1. Abrão e a circuncisão dos seus.

"Quando terminou de falar com Abraão, Deus subiu e retirou-se da presença dele. Naquele mesmo dia Abraão tomou seu filho Ismael, todos os nascidos em sua casa e os que foram comprados, todos os do sexo masculino de sua casa, e os circuncidou, como Deus lhe ordenara" (Gn 17.22,23 - NVI).

O contexto desse versículo nos diz que Abraão havia recebido a promessa de que teria um herdeiro gerado por ele (Gn 15.4), levando Abrão (que depois teve seu nome mudado para Abraão) a entender que seu servo Eliézer - que outrora seria seu herdeiro - não mais o seria, mas que alguém gerado por ele mesmo iria levar adiante sua descendência. O contexto também nos fala que Sarai (que depois teve seu nome mudado para Sara) até aquele momento não lhe tinha dado filho algum e por isso resolveu dar a sua serva egípcia para que Abrão tivesse relação sexual com ela e viesse a procriar e ter descendentes (Gn 16.2) - como que duvidando na promessa de Deus. Contudo, como nosso Senhor é um o Deus que decreta e cumpre fielmente seus decretos, no tempo certo estipulado por Ele, nasceu Isaque - o filho do herança.

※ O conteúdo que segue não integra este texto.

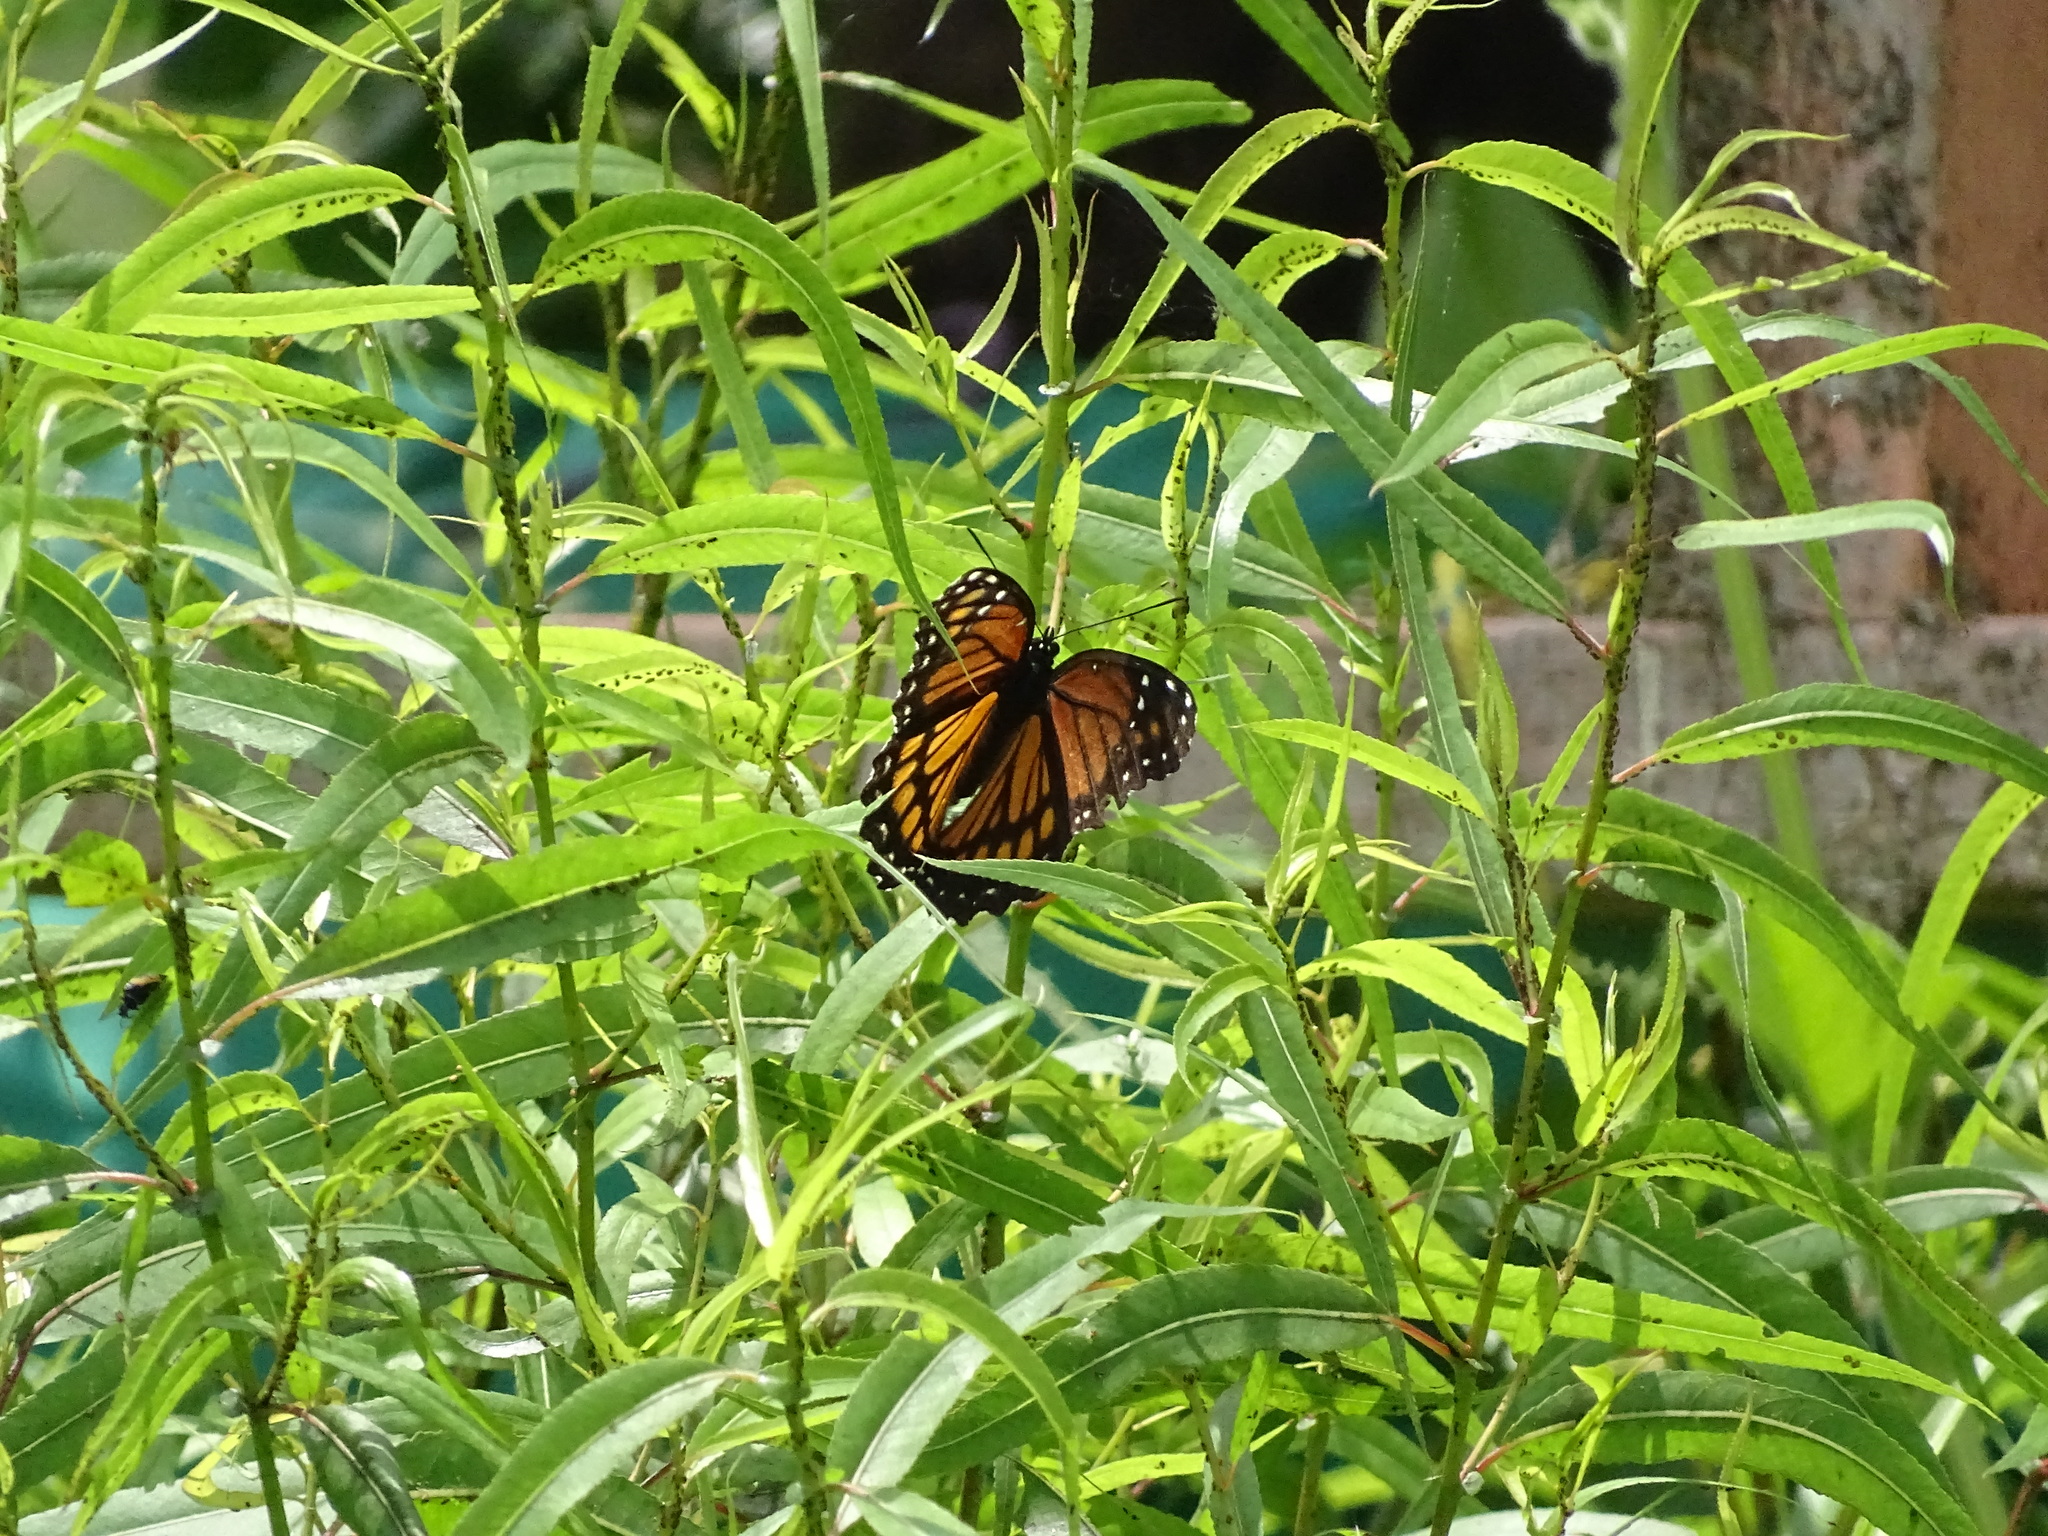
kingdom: Animalia
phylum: Arthropoda
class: Insecta
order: Lepidoptera
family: Nymphalidae
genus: Limenitis
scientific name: Limenitis archippus
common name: Viceroy
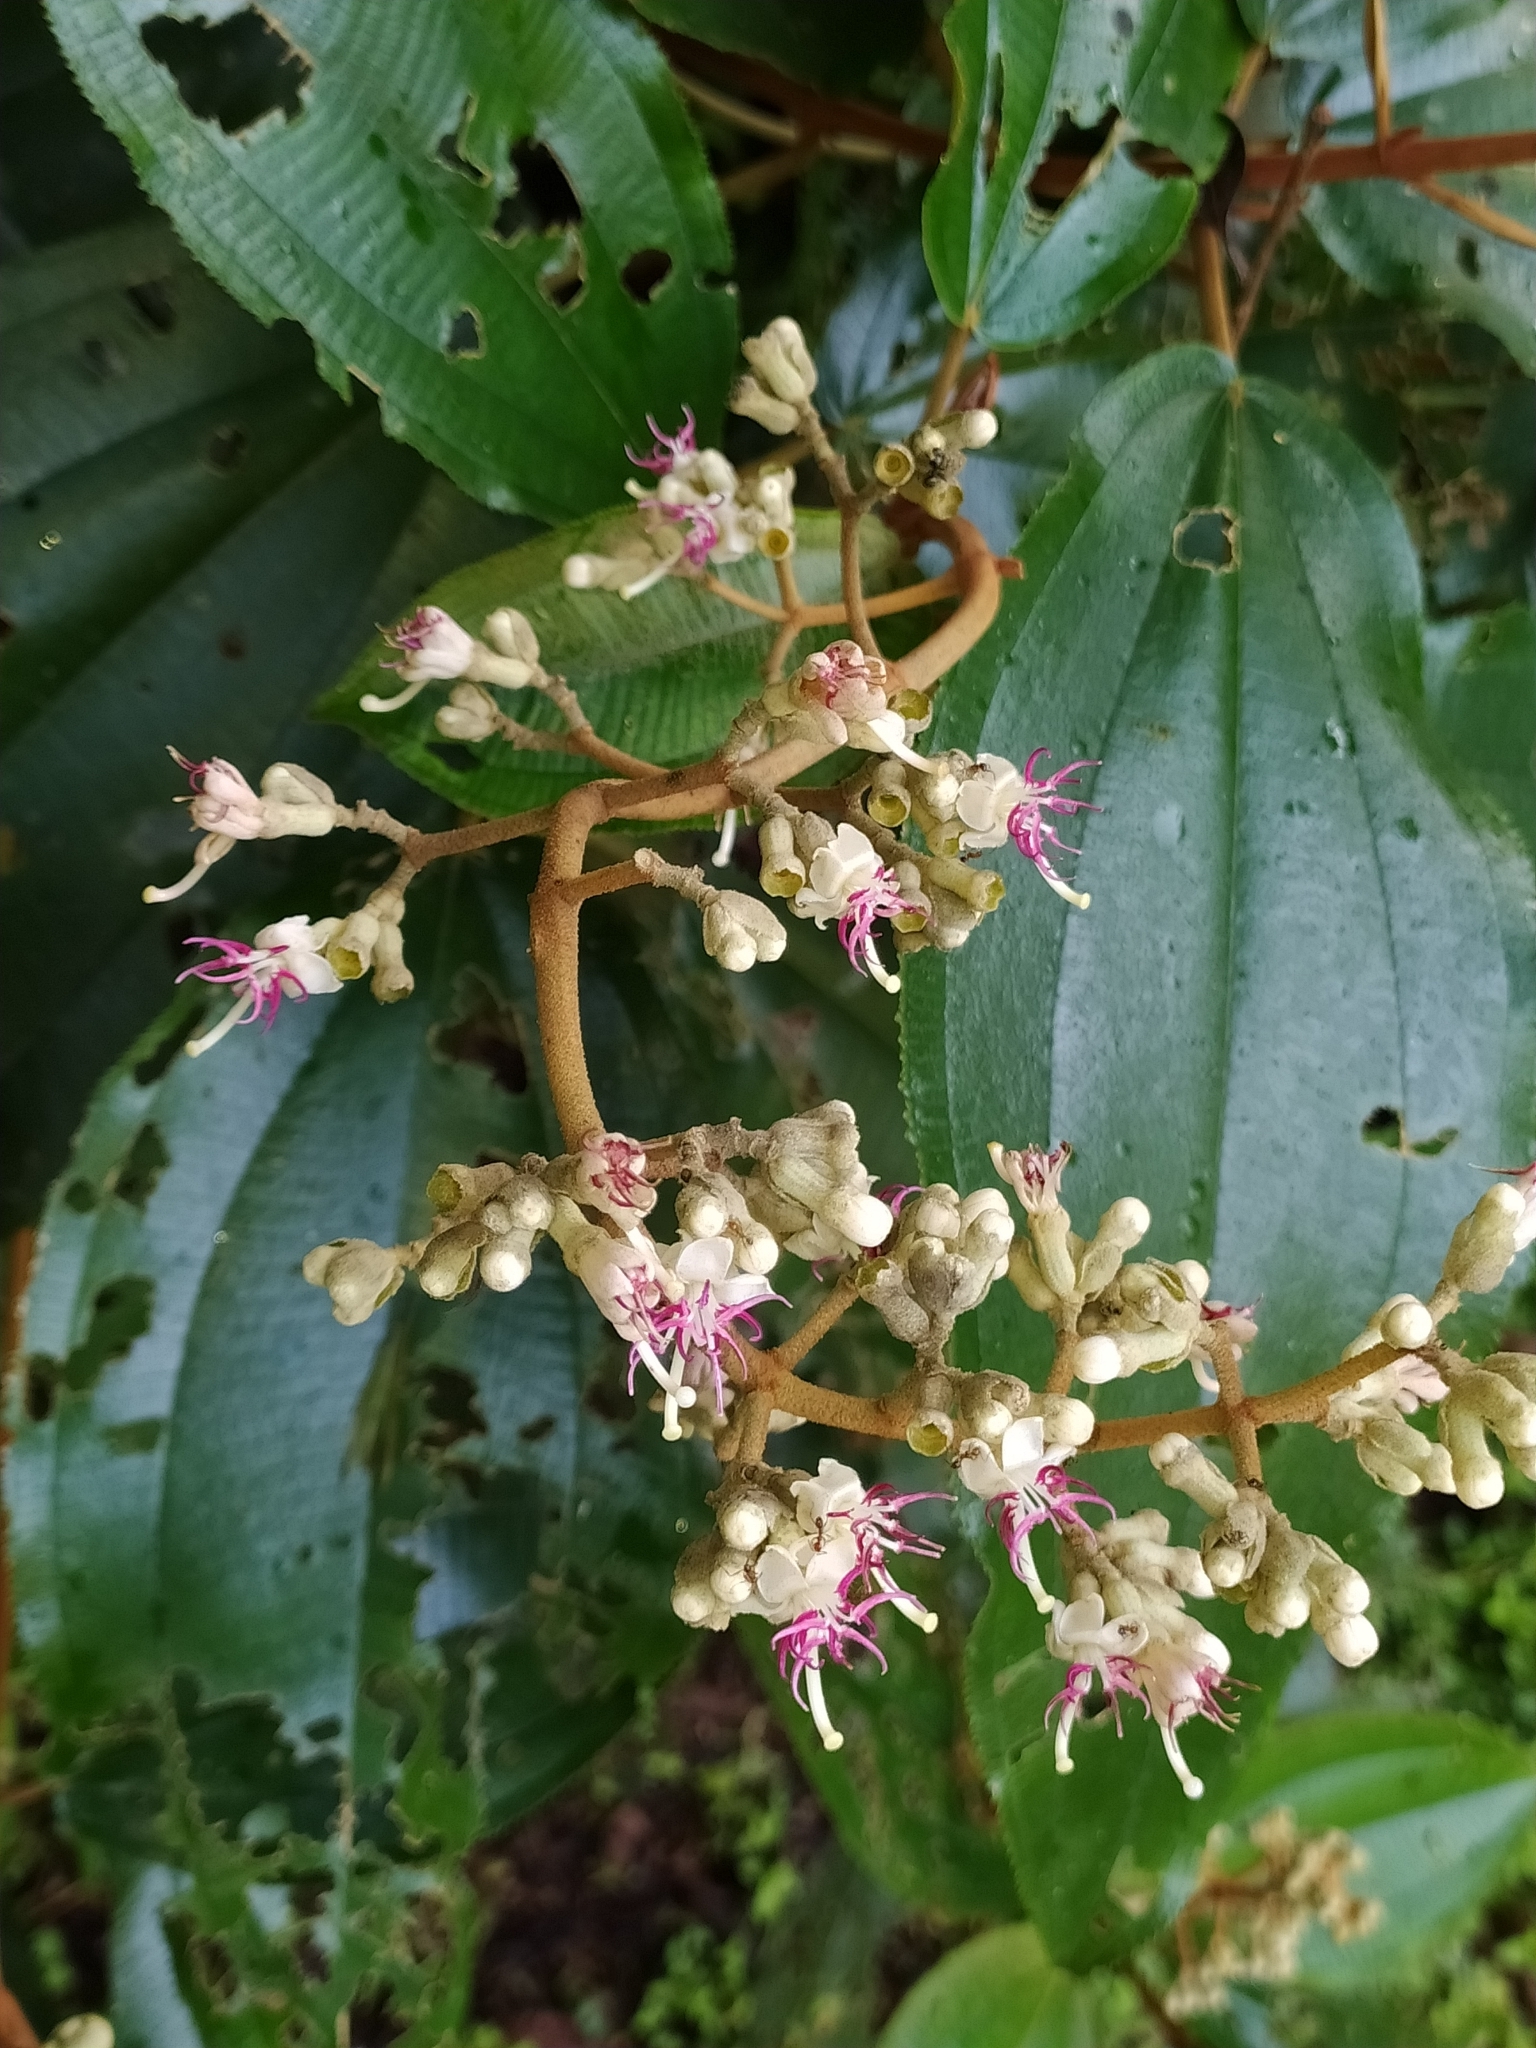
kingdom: Plantae
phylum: Tracheophyta
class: Magnoliopsida
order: Myrtales
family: Melastomataceae
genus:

Nos é interessante nesse versículo que Abraão não pensou duas vezes antes de executar o plano do Senhor para os seus. Observemos que dado às circunstâncias da época, tal cirurgia (a circuncisão) era algo bastante complicado, haja vista a escassa medicina e higiene existem naquele tempo. Porém, Abraão não levou isso em conta. O texto nos diz que "Naquele mesmo dia" [1] Abraão se pôs a iniciar o que o Senhor lhe ordenara.

Ele não argumentou para com o Senhor, não pediu um tempo para pensar e se preparar para isso, não pediu uma alternativa, não a viu como algo impossível, mas tão somente obedeceu ao que lhe fôra proposto.

2. Abraão e o sacrifício de Isaque.

"Então disse Deus: 'Tome seu filho, seu único filho, Isaque, a quem você ama, e vá para a região de Moriá. Sacrifique-o ali como holocausto num dos montes que lhe indicarei'. Na manhã seguinte, Abraão levantou-se e preparou o seu jumento" (Gn 22.2,3).

Aqui, novamente, Abraão se depara com uma questão difícil em sua vida. Porém, dessa vez não seria uma pequena cirurgia, mas o sacrifício de seu próprio filho.

Imaginemos por instante a luta que se passava no coração desse homem. Ele havia recebido a promessa de que seu filho seria seu herdeiro. Ele havia recebido a promessa de que mesmo estando em sua velhice, ele engravidaria sua mulher - também de idade avançada. O milagre então acontece: nasce Isaque. Então, após tão grande milagre e vários anos brincando, vendo seu menino crescer e quem sabe levando-o para trabalhar consigo [2], Deus lhe põe à prova e pede para sacrificar seu único filho.

Não sabemos o que se passou em Abraão naquele momento, mas certamente - para Abraão - houve um aparente conflito de ordenanças dadas pelo Senhor. Ora, como poderia ser Isaque o herdeiro se ele seria morto? Será que Deus haveria de falhar com sua promessa? Seria que o soberano Senhor havia mudado seus planos? Ou será que Abraão havia entendido algo errado e por isso estava confuso?

Novamente - embora sendo pecador - vemos um homem regenerado e que estava determinado a cumprir aquilo que lhe fôra proposto. O texto então nos maravilha dizendo: "Na manhã seguinte, Abraão levantou-se e preparou o seu jumento". Abraão não somente preparou o jumento, mas também cortou a lenha para o holocausto (Gn 22.3). Ó! Que terrível tarefa essa de arquitetar e preparar a morte do próprio filho! Mas era isso que Abraão fez, e não o fez muitos anos depois, mas "Na manhã seguinte".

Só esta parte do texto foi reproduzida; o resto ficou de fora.